Senegal, Marrocos e os EUA também são pontos deste roteiro nada paradisíaco que mantém intocável (e irrepreensível) o realismo associado às adaptações das obras de Saviano. E retoma ainda a sua crueza e crueldade, com um tom quase sempre angustiante, às vezes claustrofóbico, ampliado pela banda sonora melancólica (e inspirada) dos Mogwai. Mas se em "Gomorra" (a série), o niilismo extremo é acompanhado de personagens bem desenhadas, aqui o seu desenvolvimento não é tão complexo, por muito que a maioria dos actores consiga acrescentar camadas a um argumento mais conseguido no retrato das relações de tráfico internacionais do que na singularidade dos seus agentes.

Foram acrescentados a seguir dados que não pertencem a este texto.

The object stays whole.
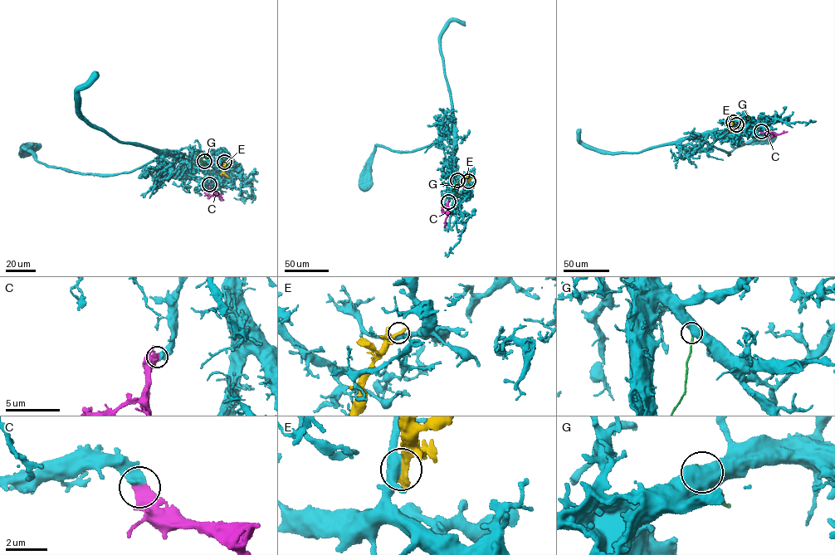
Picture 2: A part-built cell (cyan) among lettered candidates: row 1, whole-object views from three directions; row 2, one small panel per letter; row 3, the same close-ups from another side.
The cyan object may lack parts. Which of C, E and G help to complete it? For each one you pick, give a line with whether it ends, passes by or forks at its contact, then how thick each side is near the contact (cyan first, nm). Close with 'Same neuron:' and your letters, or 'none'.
C: It ends there. Thickness 480 nm (cyan) against 440 nm
Same neuron: C

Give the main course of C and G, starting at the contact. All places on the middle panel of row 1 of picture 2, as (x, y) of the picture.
C: (448, 202), (445, 226)
G: (457, 180), (452, 191)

Isso não compromete as óbvias qualidades formais e narrativas (todos os episódios têm uma cena-chave que obriga a um flashback, opção hábil para contar uma história tão ampla e ambiciosa), mas vai demovendo o impacto emocional de uma saga que poderia ter alcançando outros voos.

A fixar, ainda assim: o olhar indecifrável de Harold Torres, na pele de um soldado mexicano que passa para o outro lado do sistema, e Andrea Riseborough, brilhante noutra das figuras mais contraditórias, ao comando do navio no centro da acção (e bem acompanhada por um surpreendente Dane DeHaan).